Santuario de San Miguel de Aralar
Santuario donde según la leyenda Teodosio construyó una ermita tras ser liberado de sus cadenas por San Miguel.
— Penitente redimido en el Santuario de San Miguel —
Teodosio de Goñi era un caballero navarro que regresaba de la guerra cuando el diablo, disfrazado de ermitaño, le engañó haciéndole creer que su esposa le era infiel con un hombre que dormía en su lecho. Cegado por los celos y la ira, Teodosio entró en su casa y mató a ambos durmientes sin saber que eran sus propios padres, que habían venido a visitarle.
Al descubrir el terrible engaño, el caballero quedó destrozado por el remordimiento. Viajó a Roma para confesar su pecado al Papa, quien le impuso una durísima penitencia: debía vagar por los montes cargando pesadas cadenas hasta que estas se rompieran por voluntad divina. Durante siete años, Teodosio recorrió las montañas de Navarra arrastrando sus cadenas, alimentándose de hierbas y raíces, durmiendo en cuevas.

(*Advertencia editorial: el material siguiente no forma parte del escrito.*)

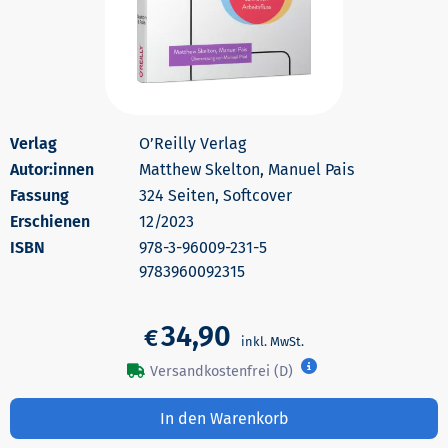
O’Reilly Verlag
Autor:innen
Matthew Skelton, Manuel Pais
324 Seiten, Softcover
Erschienen
12/2023
978-3-96009-231-5
9783960092315
34,90
€
Versandkostenfrei (D)
In den Warenkorb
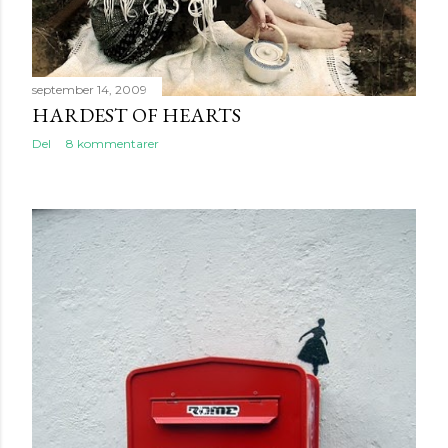
september 14, 2009
HARDEST OF HEARTS
Del
8 kommentarer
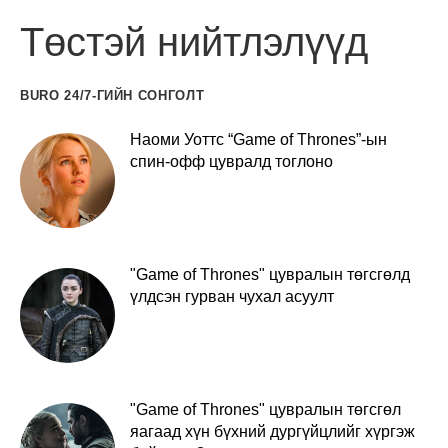
Төстэй нийтлэлүүд
BURO 24/7-ГИЙН СОНГОЛТ
Наоми Уоттс “Game of Thrones”-ын
спин-офф цувралд тоглоно
"Game of Thrones" цувралын төгсгөлд
үлдсэн гурван чухал асуулт
"Game of Thrones" цувралын төгсгөл
яагаад хүн бүхний дургүйцлийг хүргэж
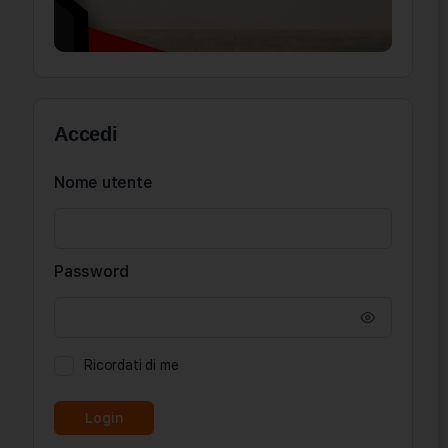
Accedi
Nome utente
Password
Ricordati di me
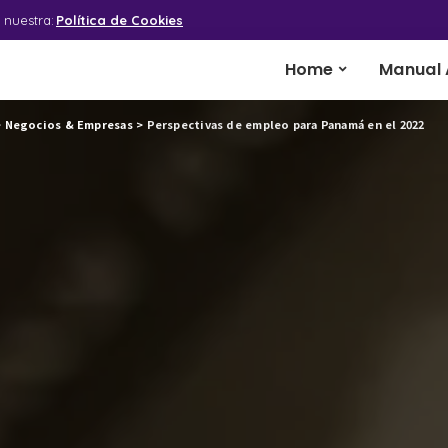
 nuestra:
Política de Cookies
Home
Manual 
>
Negocios & Empresas
>
Perspectivas de empleo para Panamá en el 2022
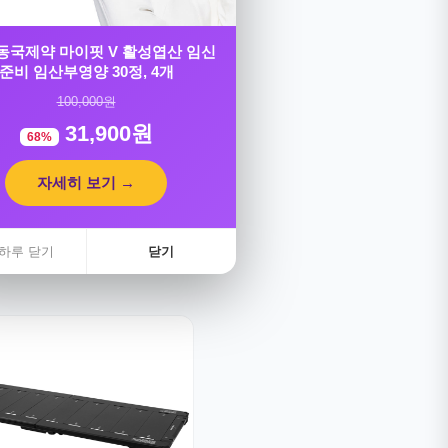
] 동국제약 마이핏 V 활성엽산 임신
준비 임산부영양 30정, 4개
100,000원
31,900원
68%
자세히 보기 →
하루 닫기
닫기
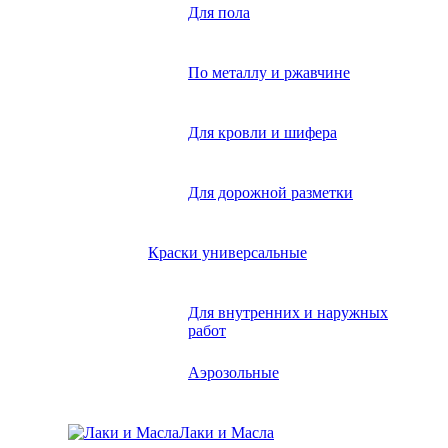
Для пола
По металлу и ржавчине
Для кровли и шифера
Для дорожной разметки
Краски универсальные
Для внутренних и наружных
работ
Аэрозольные
Лаки и Масла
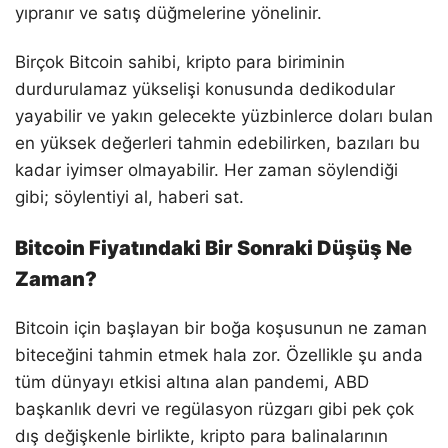
yıpranır ve satış düğmelerine yönelinir.
Birçok Bitcoin sahibi, kripto para biriminin
durdurulamaz yükselişi konusunda dedikodular
yayabilir ve yakın gelecekte yüzbinlerce doları bulan
en yüksek değerleri tahmin edebilirken, bazıları bu
kadar iyimser olmayabilir. Her zaman söylendiği
gibi; söylentiyi al, haberi sat.
Bitcoin Fiyatındaki Bir Sonraki Düşüş Ne
Zaman?
Bitcoin için başlayan bir boğa koşusunun ne zaman
biteceğini tahmin etmek hala zor. Özellikle şu anda
tüm dünyayı etkisi altına alan pandemi, ABD
başkanlık devri ve regülasyon rüzgarı gibi pek çok
dış değişkenle birlikte, kripto para balinalarının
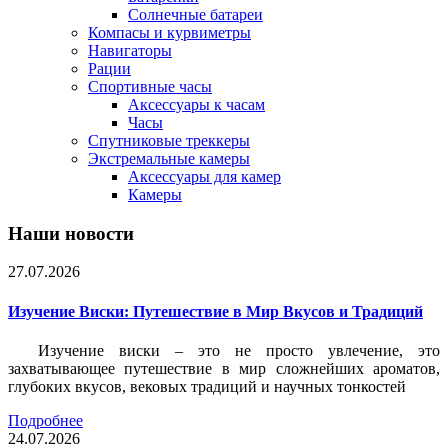
Солнечные батареи
Компасы и курвиметры
Навигаторы
Рации
Спортивные часы
Аксессуары к часам
Часы
Спутниковые треккеры
Экстремальные камеры
Аксессуары для камер
Камеры
Наши новости
27.07.2026
Изучение Виски: Путешествие в Мир Вкусов и Традиций
Изучение виски – это не просто увлечение, это
захватывающее путешествие в мир сложнейших ароматов,
глубоких вкусов, вековых традиций и научных тонкостей
Подробнее
24.07.2026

Un día, mientras descansaba en una cueva de la sierra de Aralar, un terrible dragón apareció dispuesto a devorarlo. Teodosio, incapaz de huir por el peso de sus cadenas, invocó a San Miguel Arcángel. El santo apareció en ese instante, descendiendo del cielo con su espada flamígera, y derrotó al dragón. En ese momento, las cadenas de Teodosio se rompieron milagrosamente, señal de que Dios le había perdonado.
En agradecimiento, Teodosio construyó una ermita en aquel lugar que con el tiempo se convirtió en el Santuario de San Miguel de Aralar, uno de los centros de peregrinación más importantes del País Vasco y Navarra. La imagen románica de San Miguel que allí se venera es una de las más antiguas y veneradas de Euskal Herria.